Why, oh, why are the journalists who've covered the purchase of The Washington Post ignoring the proverbial elephant in the living room: Jeff Bezos himself and the likely long-range consequences of his conduct?

I own an independent bookstore in Salt Lake City — have for 36 years — and Bezos' predatory behavior in the book industry coupled with the Department of Justice attack on publishers and Apple on Amazon's behalf read like some old-time tale of the dark side of politics. Especially now that Bezos, whom the DOJ has dramatically enabled, is discounting books at levels never before encountered in our industry — levels far under the wholesale price of books.

That story, a familiar American anthem of monopoly building, coupled with the purchase of The Washington Post, makes Bezos truly frightening. That's where the real story lies. Surely someone can see the writing on the wall — the deadliness of the combination of a monopoly in the book world and control of the media and thereby politics: a first step toward which Bezos has just taken.

As a bookseller I have, like all of us in the book industry, bookstores and publishers alike, watched Amazon use books as loss leaders for everything else they sell, destroying our industry in the process.

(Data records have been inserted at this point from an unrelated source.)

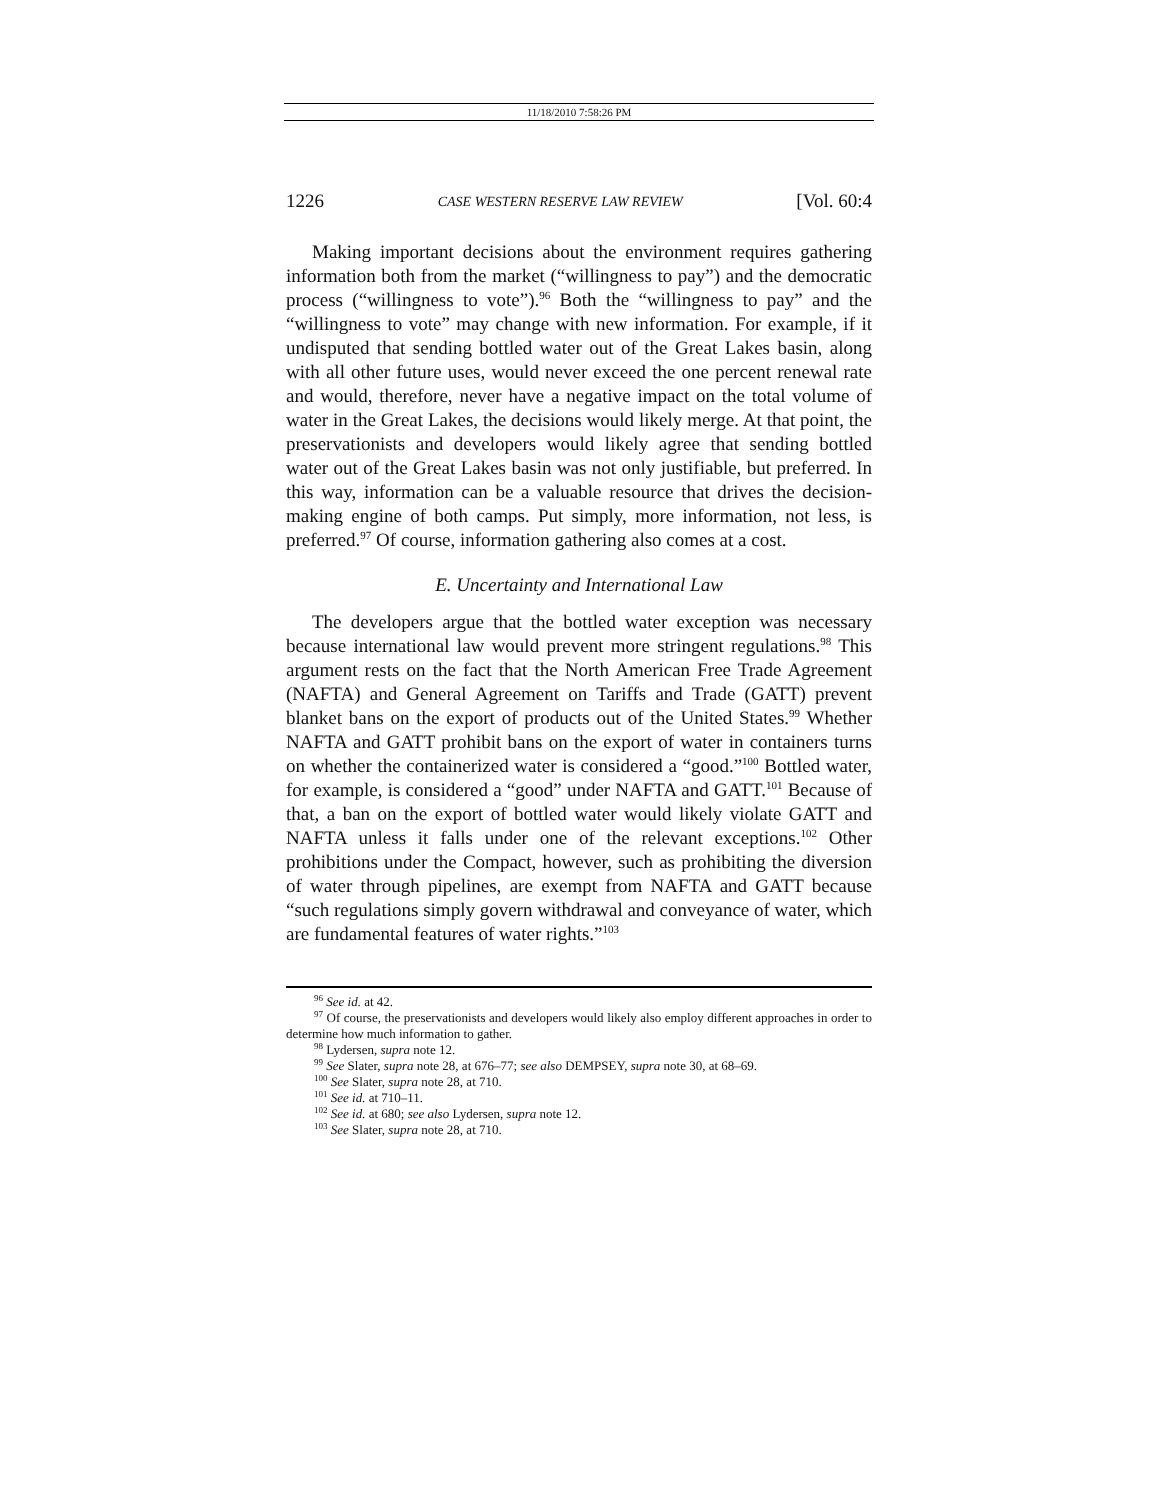11/18/2010 7:58:26 PM
1226 CASE WESTERN RESERVE LAW REVIEW [Vol. 60:4
Making important decisions about the environment requires gathering information both from the market (“willingness to pay”) and the democratic process (“willingness to vote”).<sup>96</sup> Both the “willingness to pay” and the “willingness to vote” may change with new information. For example, if it undisputed that sending bottled water out of the Great Lakes basin, along with all other future uses, would never exceed the one percent renewal rate and would, therefore, never have a negative impact on the total volume of water in the Great Lakes, the decisions would likely merge. At that point, the preservationists and developers would likely agree that sending bottled water out of the Great Lakes basin was not only justifiable, but preferred. In this way, information can be a valuable resource that drives the decision-making engine of both camps. Put simply, more information, not less, is preferred.<sup>97</sup> Of course, information gathering also comes at a cost.
E. Uncertainty and International Law
The developers argue that the bottled water exception was necessary because international law would prevent more stringent regulations.<sup>98</sup> This argument rests on the fact that the North American Free Trade Agreement (NAFTA) and General Agreement on Tariffs and Trade (GATT) prevent blanket bans on the export of products out of the United States.<sup>99</sup> Whether NAFTA and GATT prohibit bans on the export of water in containers turns on whether the containerized water is considered a “good.”<sup>100</sup> Bottled water, for example, is considered a “good” under NAFTA and GATT.<sup>101</sup> Because of that, a ban on the export of bottled water would likely violate GATT and NAFTA unless it falls under one of the relevant exceptions.<sup>102</sup> Other prohibitions under the Compact, however, such as prohibiting the diversion of water through pipelines, are exempt from NAFTA and GATT because “such regulations simply govern withdrawal and conveyance of water, which are fundamental features of water rights.”<sup>103</sup>
<sup>96</sup> See id. at 42.
<sup>97</sup> Of course, the preservationists and developers would likely also employ different approaches in order to determine how much information to gather.
<sup>98</sup> Lydersen, supra note 12.
<sup>99</sup> See Slater, supra note 28, at 676–77; see also DEMPSEY, supra note 30, at 68–69.
<sup>100</sup> See Slater, supra note 28, at 710.
<sup>101</sup> See id. at 710–11.
<sup>102</sup> See id. at 680; see also Lydersen, supra note 12.
<sup>103</sup> See Slater, supra note 28, at 710.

It's a painful thing to witness if you value books and don't think any one entity should ever control their production, their distribution their sale.

The fact that Amazon doesn't have to pay sales tax — something all brick-and-mortar businesses, independents and chains alike, must do here — makes competition with them difficult to say the least (and also hard on the local economy, to put it mildly). More painful to witness is the attack on our industry in the courts even while many of the banks and corporations responsible for so much wrongdoing go free.

It's all happening under the aegis of Eric Holder's Department of Justice. And, it's of note that Holder's former DOJ colleague, Jamie Gorelick, now serves on the Amazon board.

Apparently our president, too, supports Amazon. Why else would he have chosen the venue of an Amazon warehouse for his recent press conference?

I really thought he supported small business and the middle class. Instead he puts his clout behind Amazon's unbridled attempts to create a monopoly not just in the book business but in retail overall, enabled by investors with their eyes on the prize of total market domination who don't even expect profits, indeed are fine with continued quarterly and annual losses.

This is an economic model that, long term, will lead to economic (not to mention social) disaster for our country and for every one of our communities. Amazon pays wages that rival Walmart's in their inadequacy while small business provides economic and social sustenance for every community of which they're a member, and for the nation as a whole.

In little old Utah, locally owned independent businesses return four times as much to the local economy as do chains. Go to the website http://www.localfirst.org and read the studies you'll find there. As if this weren't telling enough, Internet retail returns next to nothing. Talk about a recipe for national bankruptcy!

You'll find statistics like these, facts like these, in state after state across the country from Texas to Maine to Obama's home state of Illinois.

The economy isn't just about multinational corporations. Collectively, we (small businesses) count for far more in terms of dollars, not to mention all the benefits provided by a web of community. And books are about more than mere money. So is the media. Both are about the control of ideas.

There's the real story — a story that almost everyone to date has missed, especially the media!

Betsy Burton owns The King's English Bookshop in Salt Lake City.